Instructions for the task
Output all the data exactly.

Records to process
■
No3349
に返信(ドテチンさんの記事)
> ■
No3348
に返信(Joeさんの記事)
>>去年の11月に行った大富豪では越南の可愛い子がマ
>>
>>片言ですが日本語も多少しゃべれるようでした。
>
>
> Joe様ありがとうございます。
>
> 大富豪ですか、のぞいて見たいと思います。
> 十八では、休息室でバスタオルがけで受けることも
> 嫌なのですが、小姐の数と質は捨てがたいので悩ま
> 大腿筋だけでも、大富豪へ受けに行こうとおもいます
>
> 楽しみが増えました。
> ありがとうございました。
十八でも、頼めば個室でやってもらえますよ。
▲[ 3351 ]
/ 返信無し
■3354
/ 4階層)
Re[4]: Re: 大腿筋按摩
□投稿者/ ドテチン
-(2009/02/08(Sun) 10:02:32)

Problem solution
■
No3349
に返信(ドテチンさんの記事)
> ■
No3348
に返信(Joeさんの記事)
>>去年の11月に行った大富豪では越南の可愛い子がマ
>>
>>片言ですが日本語も多少しゃべれるようでした。
>
>
> Joe様ありがとうございます。
>
> 大富豪ですか、のぞいて見たいと思います。
> 十八では、休息室でバスタオルがけで受けることも
> 嫌なのですが、小姐の数と質は捨てがたいので悩ま
> 大腿筋だけでも、大富豪へ受けに行こうとおもいます
>
> 楽しみが増えました。
> ありがとうございました。
十八でも、頼めば個室でやってもらえますよ。
▲[ 3351 ]
/ 返信無し
■3354
/ 4階層)
Re[4]: Re: 大腿筋按摩
□投稿者/ ドテチン
-(2009/02/08(Sun) 10:02:32)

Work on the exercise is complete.